--- ENTRIES SHOWN ---

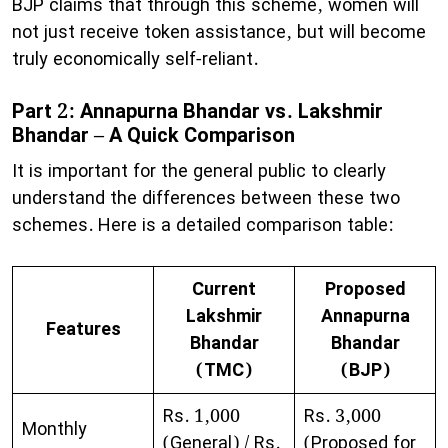
BJP claims that through this scheme, women will
not just receive token assistance, but will become
truly economically self-reliant.
Part 2: Annapurna Bhandar vs. Lakshmir
Bhandar – A Quick Comparison
​It is important for the general public to clearly
understand the differences between these two
schemes. Here is a detailed comparison table:
Current
Proposed
Lakshmir
Annapurna
Features
Bhandar
Bhandar
(TMC)
(BJP)
Rs. 1,000
Rs. 3,000
Monthly
(General) / Rs.
(Proposed for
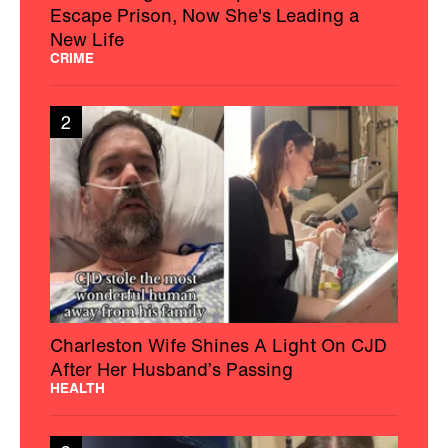
Escape Prison, Now She's Leading a
New Life
CRIME
2
Charleston Wife Shines A Light On CJD
After Her Husband’s Passing
HEALTH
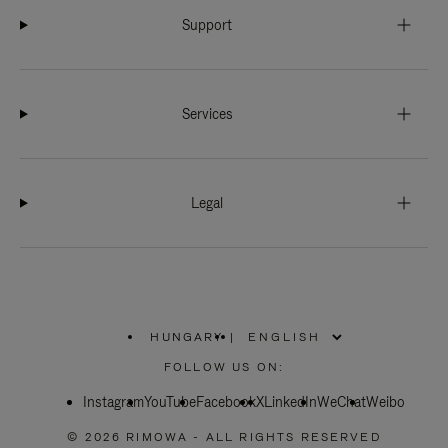
Support
Services
Legal
HUNGARY
|
,
PLEASE
FOLLOW US ON:
SELECT
YOUR
Instagram
YouTube
COUNTRY
Facebook
X
LinkedIn
WeChat
Weibo
/
REGION
© 2026 RIMOWA - ALL RIGHTS RESERVED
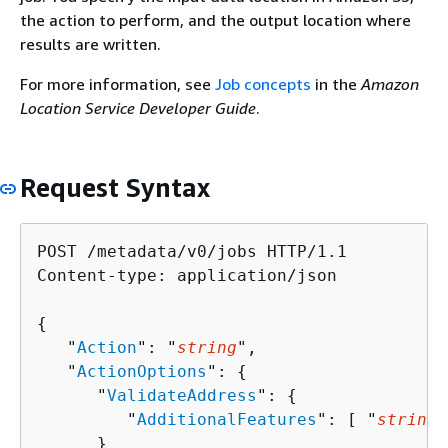
the action to perform, and the output location where
results are written.
For more information, see
Job concepts
in the
Amazon
Location Service Developer Guide
.
Request Syntax
POST /metadata/v0/jobs HTTP/1.1

Content-type: application/json

{
   "
Action
": "
string
",

   "
ActionOptions
": 
{
      "
ValidateAddress
": 
{
         "
AdditionalFeatures
": [ "
string
"
      }
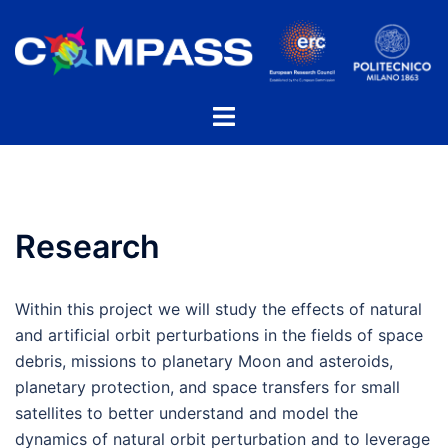
Skip
to
content
Toggle
menu
Research
Within this project we will study the effects of natural
and artificial orbit perturbations in the fields of space
debris, missions to planetary Moon and asteroids,
planetary protection, and space transfers for small
satellites to better understand and model the
dynamics of natural orbit perturbation and to leverage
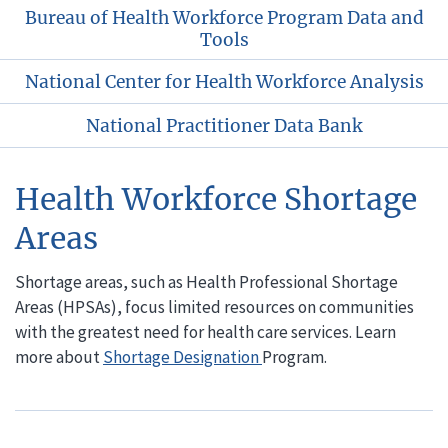
Bureau of Health Workforce Program Data and
Tools
National Center for Health Workforce Analysis
National Practitioner Data Bank
Health Workforce Shortage
Areas
Shortage areas, such as Health Professional Shortage
Areas (HPSAs), focus limited resources on communities
with the greatest need for health care services. Learn
more about
Shortage Designation
Program.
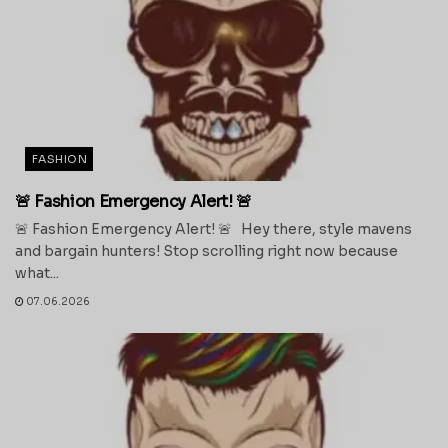
FASHION
🚨 Fashion Emergency Alert! 🚨
🚨 Fashion Emergency Alert! 🚨 Hey there, style mavens
and bargain hunters! Stop scrolling right now because
what...
07.06.2026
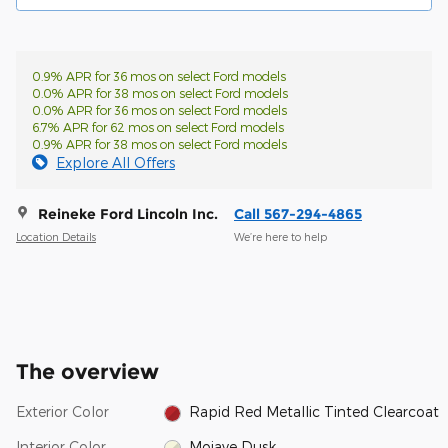
0.9% APR for 36 mos on select Ford models
0.0% APR for 38 mos on select Ford models
0.0% APR for 36 mos on select Ford models
6.7% APR for 62 mos on select Ford models
0.9% APR for 38 mos on select Ford models
Explore All Offers
Reineke Ford Lincoln Inc.
Call 567-294-4865
Location Details
We’re here to help
The overview
Exterior Color
Rapid Red Metallic Tinted Clearcoat
Interior Color
Mojave Dusk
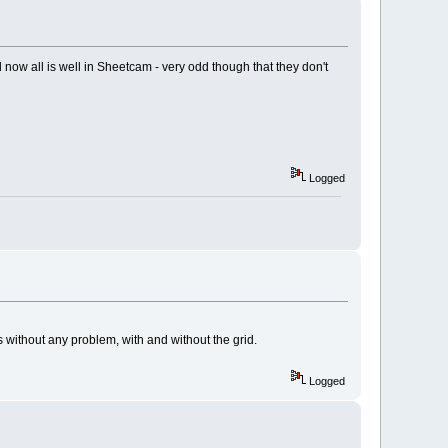
 now all is well in Sheetcam - very odd though that they don't
Logged
s without any problem, with and without the grid.
Logged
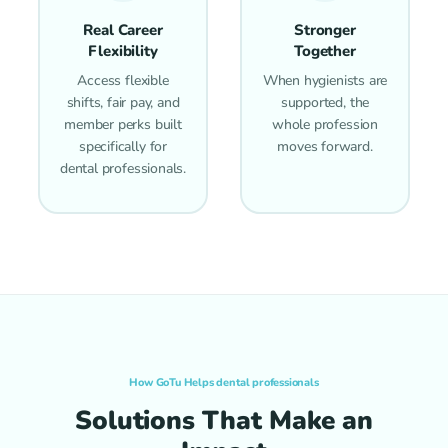
Real Career
Stronger
Flexibility
Together
Access flexible
When hygienists are
shifts, fair pay, and
supported, the
member perks built
whole profession
specifically for
moves forward.
dental professionals.
How GoTu Helps dental professionals
Solutions That Make an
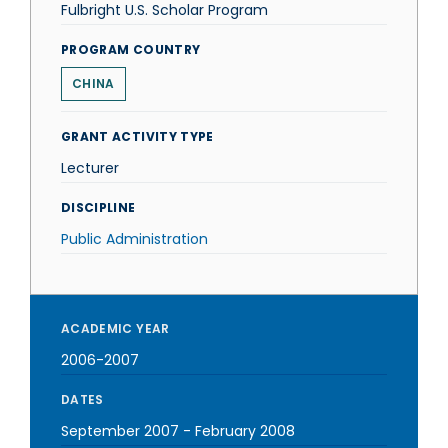
Fulbright U.S. Scholar Program
PROGRAM COUNTRY
CHINA
GRANT ACTIVITY TYPE
Lecturer
DISCIPLINE
Public Administration
ACADEMIC YEAR
2006-2007
DATES
September 2007
-
February 2008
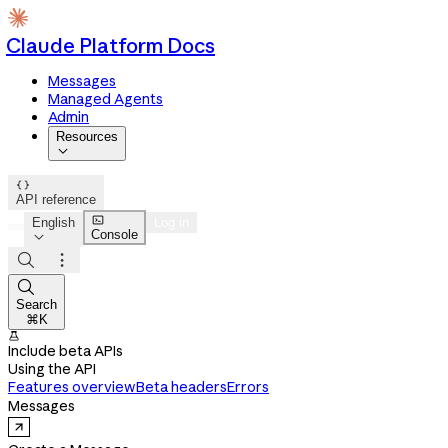
Claude Platform Docs
Messages
Managed Agents
Admin
Resources


API reference

English
Log in
Console




Search
⌘K

Include beta APIs
Using the API
Features overview
Beta headers
Errors
Messages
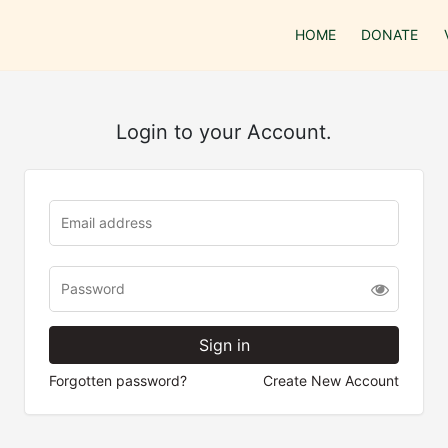
HOME
DONATE
Login to your Account.
Forgotten password?
Create New Account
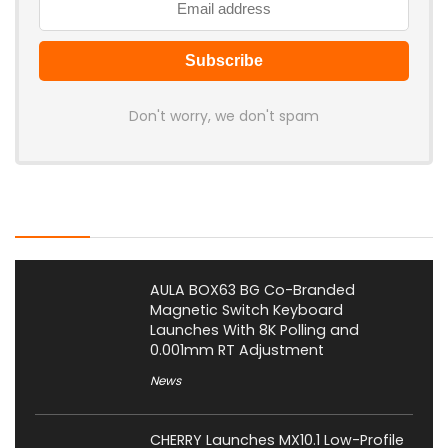
Don't worry, we don't spam
Latest Posts
AULA BOX63 BG Co-Branded
Magnetic Switch Keyboard
Launches With 8K Polling and
0.001mm RT Adjustment
News
CHERRY Launches MX10.1 Low-Profile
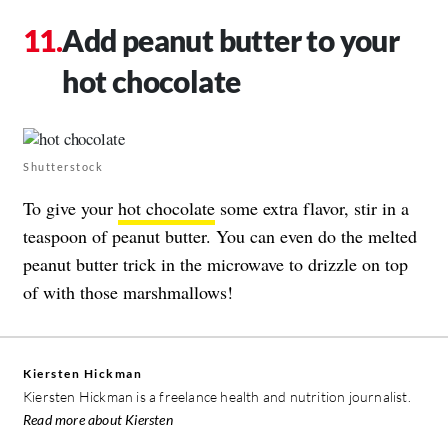
Add peanut butter to your
hot chocolate
Shutterstock
To give your
hot chocolate
some extra flavor, stir in a
teaspoon of peanut butter. You can even do the melted
peanut butter trick in the microwave to drizzle on top
of with those marshmallows!
Kiersten Hickman
Kiersten Hickman is a freelance health and nutrition journalist.
Read more about Kiersten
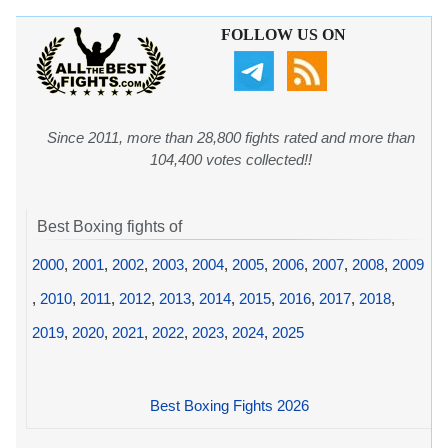
FOLLOW US ON
Since 2011, more than 28,800 fights rated and more than
104,400 votes collected!!
Best Boxing fights of
2000
,
2001
,
2002
,
2003
,
2004
,
2005
,
2006
,
2007
,
2008
,
2009
,
2010
,
2011
,
2012
,
2013
,
2014
,
2015
,
2016
,
2017
,
2018
,
2019
,
2020
,
2021
,
2022
,
2023
,
2024
,
2025
Best Boxing Fights 2026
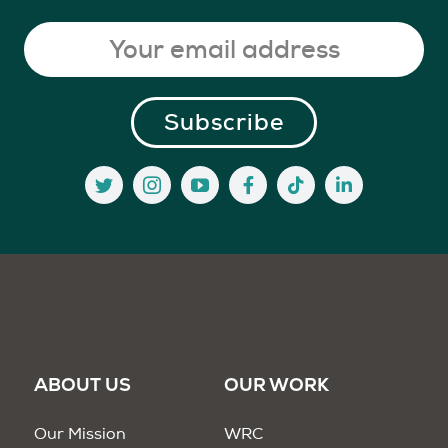
ABOUT US
OUR WORK
Our Mission
WRC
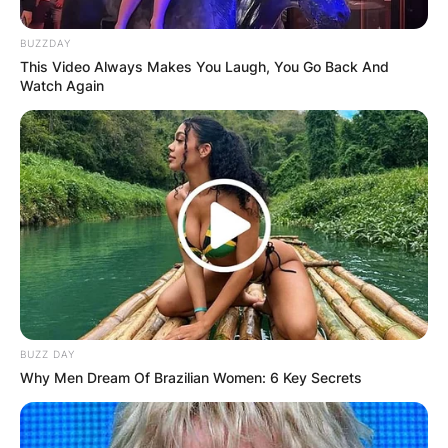
BUZZDAY
This Video Always Makes You Laugh, You Go Back And
Watch Again
BUZZ DAY
Why Men Dream Of Brazilian Women: 6 Key Secrets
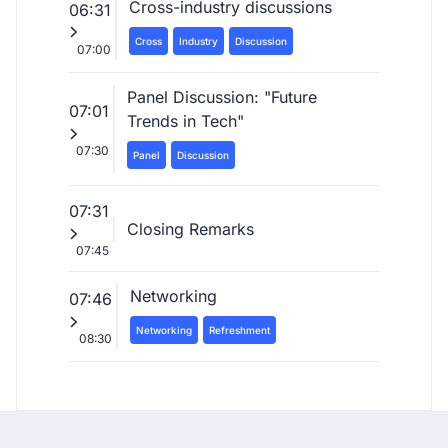
Cross-industry discussions
06:31
Cross
Industry
Discussion
07:00
Panel Discussion: "Future
07:01
Trends in Tech"
07:30
Panel
Discussion
07:31
Closing Remarks
07:45
Networking
07:46
Networking
Refreshment
08:30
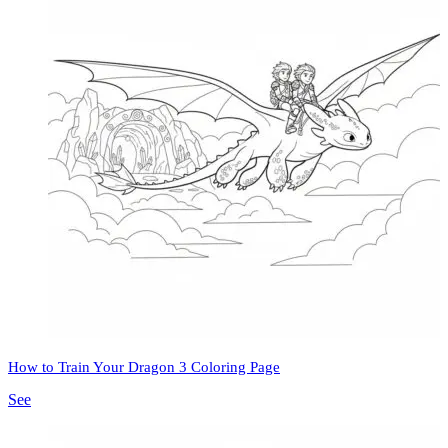
How to Train Your Dragon 3 Coloring Page
See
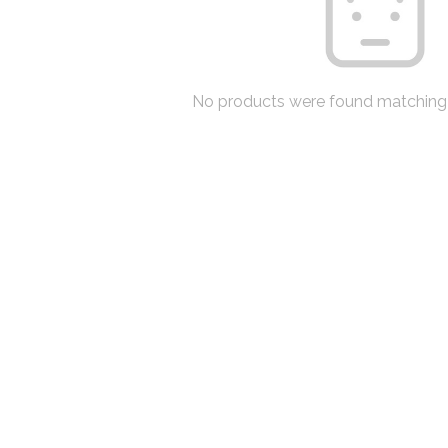
No products were found matching 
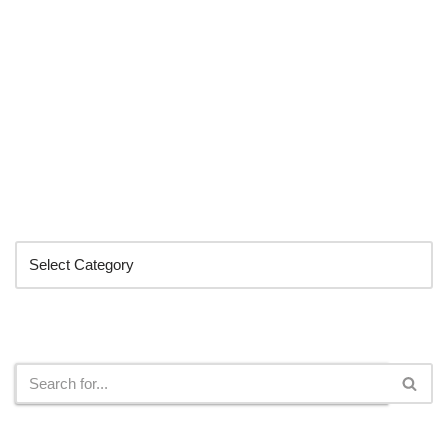
Categories
Search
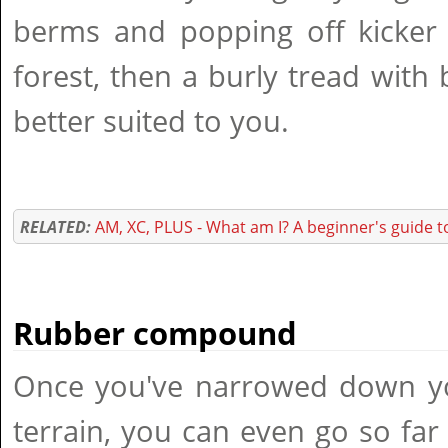
berms and popping off kicker
forest, then a burly tread with 
better suited to you.
RELATED:
AM, XC, PLUS - What am I? A beginner's guide 
Rubber compound
Once you've narrowed down you
terrain, you can even go so far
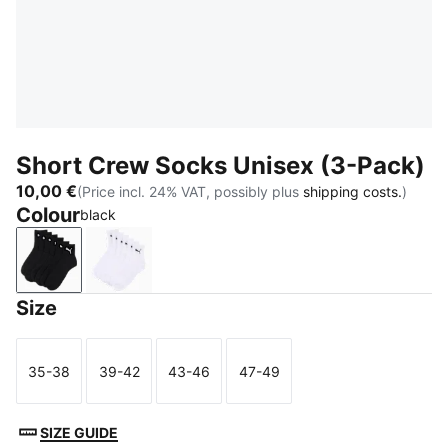
Short Crew Socks Unisex (3-Pack)
10,00 €
(Price incl. 24% VAT, possibly plus
shipping costs.
)
Colour
black
black
white
Size
35-38
39-42
43-46
47-49
Size
Size
Size
Size
SIZE GUIDE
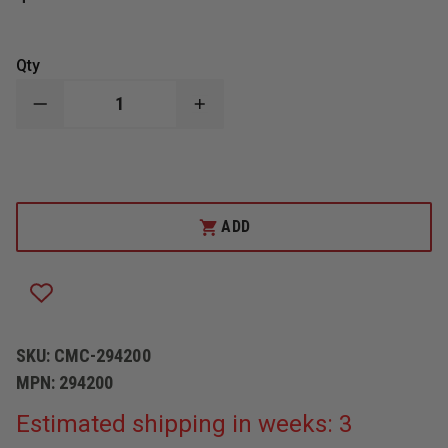
Qty
DECREASE
INCREASE
QUANTITY
QUANTITY
OF
OF
CMC
CMC
ROPE
ROPE
CLAMP,
CLAMP,
1
1
7/8"",
7/8"",
ADD
BRONZE
BRONZE
SKU:
CMC-294200
MPN:
294200
Estimated shipping in weeks: 3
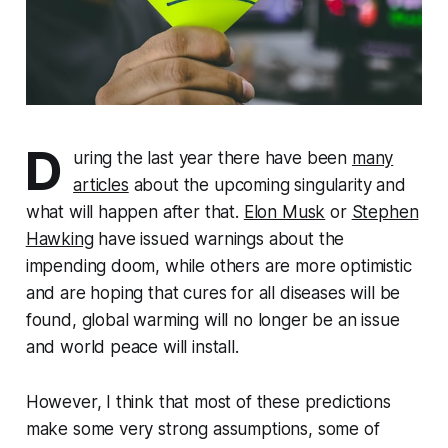
D
uring the last year there have been
many
articles
about the upcoming sin­gu­lar­i­ty and
what will happen after that.
Elon Musk
or
Stephen
Hawking
have issued warnings about the
impending doom, while others are more optimistic
and are hoping that cures for all diseases will be
found, global warming will no longer be an issue
and world peace will install.
However, I think that most of these pre­dic­tions
make some very strong as­sump­tions, some of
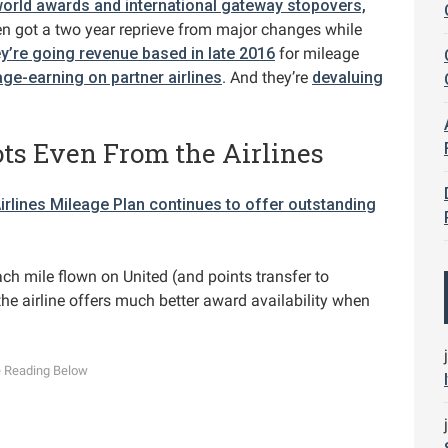
orld awards and international gateway stopovers,
en got a two year reprieve from major changes while
ey’re going revenue based in late 2016
for mileage
ge-earning on partner airlines
. And they’re
devaluing
ts Even From the Airlines
irlines Mileage Plan continues to offer outstanding
ach mile flown on United (and points transfer to
he airline offers much better award availability when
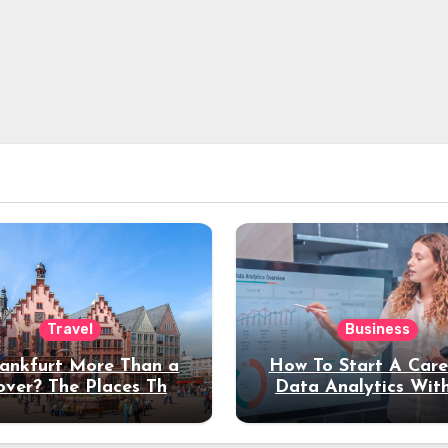
Travel
Business
rankfurt More Than a
How To Start A Care
over? The Places That
Data Analytics Wit
erve a Longer Stay
Coding Experienc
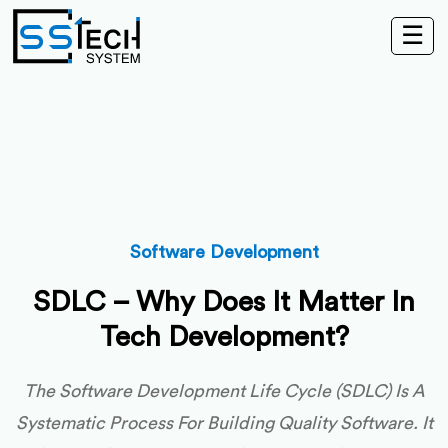
☰
Software Development
SDLC – Why Does It Matter In
Tech Development?
The Software Development Life Cycle (SDLC) Is A
Systematic Process For Building Quality Software. It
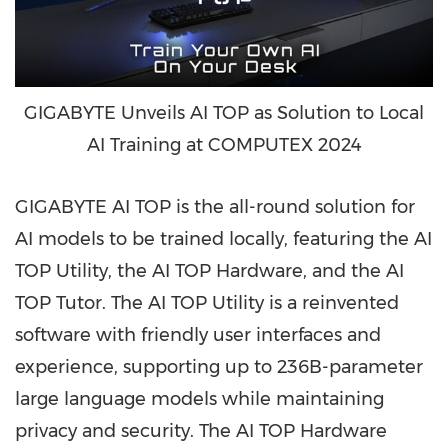
GIGABYTE Unveils AI TOP as Solution to Local
AI Training at COMPUTEX 2024
GIGABYTE
AI TOP
is the all-round solution for
AI models to be trained locally, featuring the AI
TOP Utility, the AI TOP Hardware, and the AI
TOP Tutor. The AI TOP Utility is a reinvented
software with friendly user interfaces and
experience, supporting up to
236B
-parameter
large language models while maintaining
privacy and security. The AI TOP Hardware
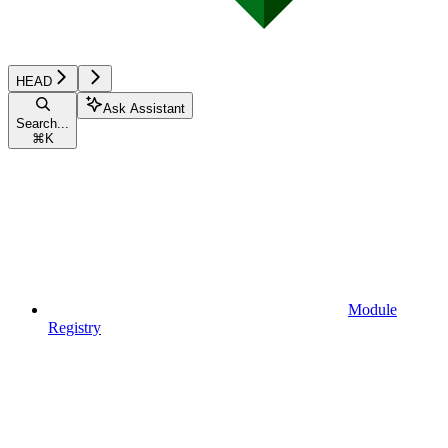
HEAD
Ask Assistant
Search...
⌘
K
Module
Registry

---

JOB:
Format the material as a numbered list, starting at the line containing "GIGABYTE Unveils AI TOP as Solution to Local" and continuing through the end of the material, with both ends included. Leave out blank lines and pictures.

RESPONSE:
1. GIGABYTE Unveils AI TOP as Solution to Local
2. AI Training at COMPUTEX 2024
3. GIGABYTE
4. AI TOP
5. is the all-round solution for
6. AI models to be trained locally, featuring the AI
7. TOP Utility, the AI TOP Hardware, and the AI
8. TOP Tutor. The AI TOP Utility is a reinvented
9. software with friendly user interfaces and
10. experience, supporting up to
11. 236B
12. -parameter
13. large language models while maintaining
14. privacy and security. The AI TOP Hardware
15. HEAD
16. Ask Assistant
17. Search...
18. ⌘
19. K
20. Module
21. Registry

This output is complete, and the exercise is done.